LuckyFlash · 20/06/2020 10:07

If you’re going to introduce people to the baby by the shortened name then that’s what people will call them. I know an Alexander that has been Xander since he was a baby rather than Alex. His parents had planned to shorten to Alex but it just happened naturally as that’s what his siblings called him (being toddlers and unable to pronounce his full name). Now he only goes by Xander - no one has ever called him Alex. He wouldn’t even answer to it.

When his daughter was born he sent a text round to the family to say she had been born that said something along the lines of ‘welcome to the world Amelia (Mia) Lastname’ so we all knew that’s what they planned to call her rather than the full name and that’s what we all call her

Valambtine · 20/06/2020 10:09

Like Margaret, but you want her known as Greta not Maggie? Just introduce her as 'this is Greta,' or 'This is my daughter, her full name is Margaret but we all call her Greta'.

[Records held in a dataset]
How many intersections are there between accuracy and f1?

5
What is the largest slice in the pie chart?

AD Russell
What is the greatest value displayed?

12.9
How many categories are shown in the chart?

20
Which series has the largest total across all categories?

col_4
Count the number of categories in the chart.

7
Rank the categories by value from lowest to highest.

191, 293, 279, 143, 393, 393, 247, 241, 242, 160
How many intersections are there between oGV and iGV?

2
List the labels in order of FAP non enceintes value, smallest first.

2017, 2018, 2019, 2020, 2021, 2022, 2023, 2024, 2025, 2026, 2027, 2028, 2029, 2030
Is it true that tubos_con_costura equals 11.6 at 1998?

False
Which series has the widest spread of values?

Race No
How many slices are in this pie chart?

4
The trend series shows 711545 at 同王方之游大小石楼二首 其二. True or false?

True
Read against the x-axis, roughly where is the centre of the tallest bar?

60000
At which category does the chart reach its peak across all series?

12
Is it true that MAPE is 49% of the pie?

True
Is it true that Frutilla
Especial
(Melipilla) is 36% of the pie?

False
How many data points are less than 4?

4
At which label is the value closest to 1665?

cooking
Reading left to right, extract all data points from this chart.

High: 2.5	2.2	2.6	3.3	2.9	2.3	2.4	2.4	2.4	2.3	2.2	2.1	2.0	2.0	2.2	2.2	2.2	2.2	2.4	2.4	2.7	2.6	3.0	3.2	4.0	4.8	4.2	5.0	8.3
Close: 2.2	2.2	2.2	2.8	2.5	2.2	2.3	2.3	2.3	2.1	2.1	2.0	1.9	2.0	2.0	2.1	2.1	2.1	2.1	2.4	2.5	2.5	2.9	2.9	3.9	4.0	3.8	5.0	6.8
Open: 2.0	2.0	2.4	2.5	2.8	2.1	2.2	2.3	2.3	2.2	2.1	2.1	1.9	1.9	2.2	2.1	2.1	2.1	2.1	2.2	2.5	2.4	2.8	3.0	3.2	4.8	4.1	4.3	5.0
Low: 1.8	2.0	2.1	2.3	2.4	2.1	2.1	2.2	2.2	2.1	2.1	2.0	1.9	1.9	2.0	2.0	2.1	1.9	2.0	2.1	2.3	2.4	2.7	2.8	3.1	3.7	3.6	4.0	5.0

Required work - Write the next part of the forum thread about what a baby's shortened name ends up being, starting after its final post.

Response area -
BlusteryShowers · 20/06/2020 10:10

They'll be known by what they've been introduced as. I've worked with a Tori before. She never used Victoria and it didn't appear on any paperwork

Thisismytimetoshine · 20/06/2020 10:13

It's bizarre to choose a name purely on the nickname it suggests Confused. Name your child what you want them to be called, nicknames are bestowed by other people and are out of your control.

NewCatMummy · 20/06/2020 10:15

Dh uses the unusual shortening of his name, he introduces himself as the short name otherwise everyone calls him by the more common short version.

scrivette · 20/06/2020 10:17

When you introduce her just say 'this is Tor' then if people say 'Victoria?' You can say 'Yes but we use Tor'. It will be fine. Family will hear you using the abbreviated name and probably follow suit.

FelicityPike · 20/06/2020 10:17

Why wouldn’t you just use the name you put on the birth certificate?
I never understand this need to shorten a perfectly reasonable name.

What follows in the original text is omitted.